Women through the War
The Impact of the first world war on how Women DresseD
The years surrounding the First World War saw significant changes to many women’s lives, which were reflected in the clothes they wore. From restrictive, if beautiful, dresses of the Edwardian Era to the more emancipated styles of the early 1920s, a social revolution was being set in motion, initially voiced by the suffragettes, and then accelerated during the war as women took over what had been traditionally men’s roles in munitions factories, in non-combatant roles in the military, notable as nurses, and elsewhere. Finally, the Representation of the People Act in 1918 gave the vote to some 8.4 million women aged over 30 who met minimum property qualifications.
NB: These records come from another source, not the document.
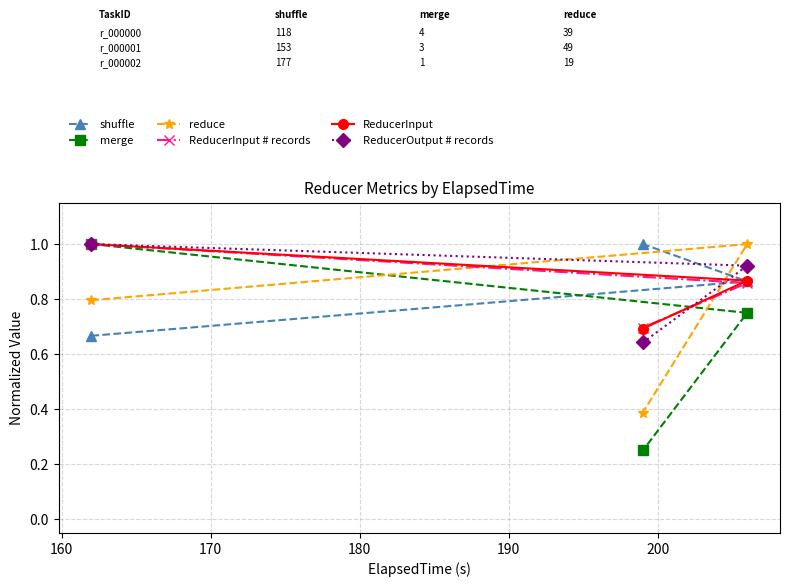

At how many categories does at least one series exceed 0?

3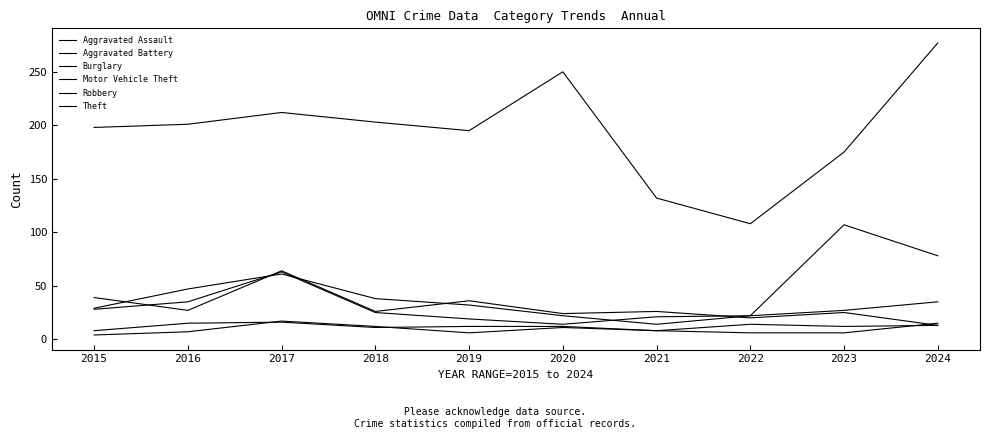

Which series has the largest total across all categories?

Theft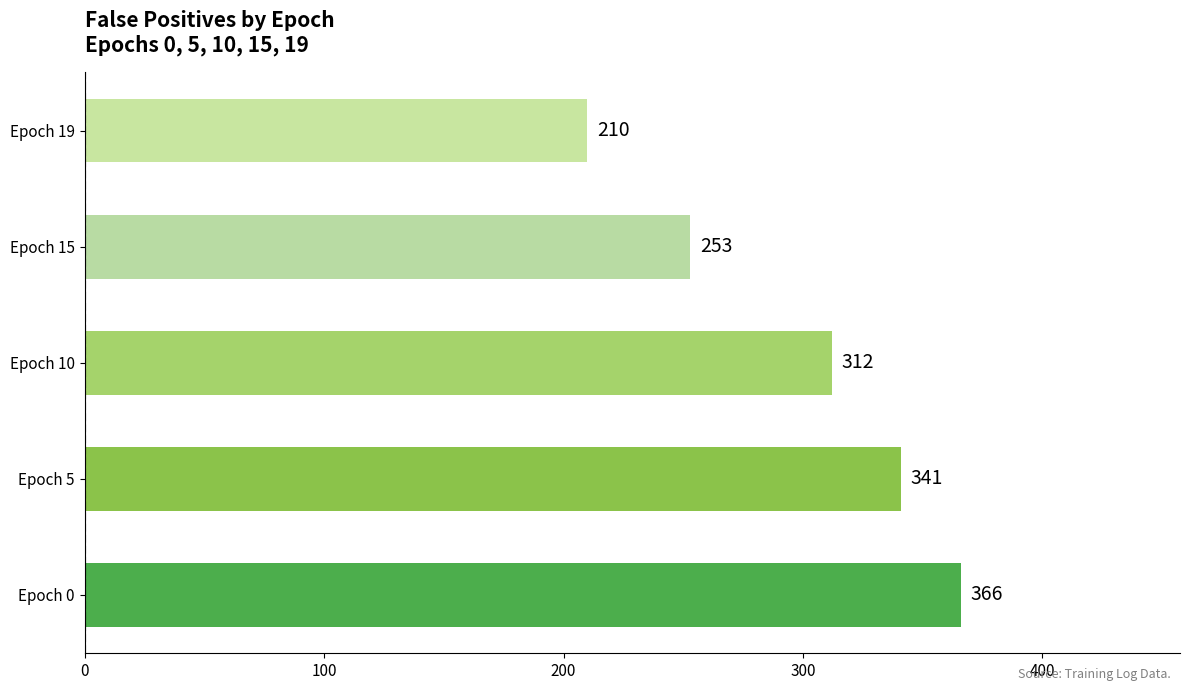

How many values are between 253 and 341?

3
To mark this anniversary, the Totnes Fashion and Textile Museum is mounting a small exhibition of clothes which represent these changes, from an elegant ensemble from the early years of the 20th Century, to the much looser and freer dress styles which emerged in the 1920s. Highlights include an extravagant hat decorated in suffragette colours (see the image at the top of this page) and an eye-catching cycling outfit, which stands in contrast to the more severe ensembles worn by working women during the war years, including a nurse’s uniform of the time.
The Museum is not without its own challenges, however. Our lovely grade 1 listed home is undergoing essential renovation work which restricts our ability to mount the customary full-scale exhibition. Instead, in just one large room until the end of September, the special exhibition features 14 ensembles with supporting accessories, and a display of photographs from the period, provided by the Totnes Image Bank.
Entry to the exhibition is by donation rather than a set charge, with all the money raised going to help keep this little gem of an organisation going, and the Museum’s shop will be open as usual. Additionally, there are plans for a series of talks on different aspects of fashion and clothing through the years, which will be open to all.